BOSTON — Throughout a slide that’s extended for nearly two weeks, the Celtics have given off a sense of optimism. After torching the NBA for the first six weeks of season, there seemed to be confidence that this was just a rough patch in a long season that has championship aspirations.
That may still be the case. But maybe Wednesday night represented the wake-up call they finally needed.
If back-to-back home losses to the upstart Magic weren’t enough, this should be. The Celtics had an extra day off and their first home practice in more than a month to focus on correcting their extended issues. Their star Jayson Tatum had a fresh reset. But still, the Celtics came out flat. After their worst half of the season, the Celtics stormed back with a furious second-half rally, but it fell short with a 117-112 loss to the Pacers at TD Garden.
The loss cemented the Celtics’ first three-game losing streak, and they’ve now lost six of their last seven games.
Tatum scored a game-high 41 points and led a strong comeback bid after the Celtics trailed by as many as 30 in the first half, when they heard boos from their fans after an awful effort. The Celtics came out strong in the second half as they trimmed their deficit to single digits on the back of Tatum, but the Pacers — led by Tyrese Haliburton’s 33 points on six 3-pointers — had every answer down the stretch.
Tatum scored 28 of his 41 points in the second half as the C’s used strong defense to bring the Garden back to life, which included a vicious jam over old friend Aaron Nesmith in the third quarter. The Celtics star almost looked angry as he looked to lead their second-half rally, It looked like they might pull it off as Jaylen Brown drilled a 3-pointer to cut their deficit to five with 3:06 to play. But the Pacers responded to restore their lead to double digits.
Tatum came back with a 6-0 run to cut it back to five with 18 seconds to go before Al Horford’s steal with 14 seconds left. Moments later, Tatum was fouled and seemed to make a potential four-point play opportunity as he drilled a 3. But the foul was ruled to happen on the floor, and the C’s didn’t score again and ultimately couldn’t overcome their woeful first half.
The Celtics actually got off to a good start, at least on the defensive end as the Pacers made just one of their first nine shots of the game, which forced Indiana coach Rick Carlisle to burn an early timeout.
After that? It was all Pacers.
The Pacers simply steamrolled the Celtics for the rest of the first half. The Celtics’ offensive woes continued, and though that hadn’t negatively impacted their defense over recent games, they couldn’t stop the Pacers. After their 1-for-9 start, the Celtics allowed the visitors to make 14 of their next 16 shots — which included a 28-5 run at one point — in a stunning turnaround as they fell behind by 20 after the opening period.
It didn’t get any better in the second quarter — in fact, the Celtics’ struggles soared to embarrassing levels, enough for them to hear it from their home crowd for the first time this season.
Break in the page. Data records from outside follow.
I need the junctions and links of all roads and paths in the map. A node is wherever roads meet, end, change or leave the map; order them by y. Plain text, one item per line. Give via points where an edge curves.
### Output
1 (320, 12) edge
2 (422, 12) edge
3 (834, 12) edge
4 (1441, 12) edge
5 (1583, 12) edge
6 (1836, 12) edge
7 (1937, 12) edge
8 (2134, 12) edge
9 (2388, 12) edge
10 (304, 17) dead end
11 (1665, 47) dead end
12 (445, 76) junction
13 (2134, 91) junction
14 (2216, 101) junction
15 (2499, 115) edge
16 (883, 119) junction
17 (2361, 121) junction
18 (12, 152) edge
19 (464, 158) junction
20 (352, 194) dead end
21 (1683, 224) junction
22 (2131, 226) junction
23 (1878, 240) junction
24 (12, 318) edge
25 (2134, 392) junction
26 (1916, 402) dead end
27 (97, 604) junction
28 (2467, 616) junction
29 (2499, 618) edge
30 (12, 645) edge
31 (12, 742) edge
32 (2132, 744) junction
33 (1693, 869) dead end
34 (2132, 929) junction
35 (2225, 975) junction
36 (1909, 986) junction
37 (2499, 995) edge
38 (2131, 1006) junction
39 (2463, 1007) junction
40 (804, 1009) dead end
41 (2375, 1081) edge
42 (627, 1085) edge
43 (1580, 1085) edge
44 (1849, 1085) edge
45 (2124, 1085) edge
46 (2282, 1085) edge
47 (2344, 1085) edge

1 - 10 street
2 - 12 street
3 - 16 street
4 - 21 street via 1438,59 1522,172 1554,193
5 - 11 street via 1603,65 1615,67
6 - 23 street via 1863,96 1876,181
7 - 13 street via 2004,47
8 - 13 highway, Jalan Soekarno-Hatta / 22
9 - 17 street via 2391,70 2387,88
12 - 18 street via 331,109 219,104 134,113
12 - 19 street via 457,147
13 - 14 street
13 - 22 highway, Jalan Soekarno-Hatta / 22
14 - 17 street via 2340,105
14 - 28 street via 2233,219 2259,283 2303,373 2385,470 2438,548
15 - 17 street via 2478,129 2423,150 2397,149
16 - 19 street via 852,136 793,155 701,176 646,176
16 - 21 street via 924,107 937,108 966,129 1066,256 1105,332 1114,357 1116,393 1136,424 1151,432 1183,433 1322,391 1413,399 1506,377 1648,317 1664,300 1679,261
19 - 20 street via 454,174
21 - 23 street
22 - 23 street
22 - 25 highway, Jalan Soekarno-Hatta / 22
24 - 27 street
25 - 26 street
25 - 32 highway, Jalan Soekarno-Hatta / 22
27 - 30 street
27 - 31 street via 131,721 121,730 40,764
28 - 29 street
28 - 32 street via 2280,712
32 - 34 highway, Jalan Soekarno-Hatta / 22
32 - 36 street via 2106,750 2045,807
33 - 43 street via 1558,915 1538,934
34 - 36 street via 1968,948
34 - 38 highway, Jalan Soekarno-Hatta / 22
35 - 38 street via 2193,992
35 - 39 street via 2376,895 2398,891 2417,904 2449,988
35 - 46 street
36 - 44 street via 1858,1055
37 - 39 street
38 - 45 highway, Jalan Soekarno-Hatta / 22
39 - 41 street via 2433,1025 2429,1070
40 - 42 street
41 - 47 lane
Their shots wouldn’t fall, and their laziness mounted with turnovers, bad defense and a lack of effort on the glass. When Nesmith found himself wide open down the baseline for an easy dunk to put the Pacers up 25, boos started raining down on the Celtics.
About a minute later, as the Celtics’ deficit increased to 29 — forcing Joe Mazzulla to call a timeout — the boos grew even louder.
The timeouts didn’t seem to matter, though. The Celtics’ deficit grew to as large as 30, and even as Rob Williams threw down a buzzer-beating dunk before halftime, the boos followed them as they walked down the tunnel to the locker room.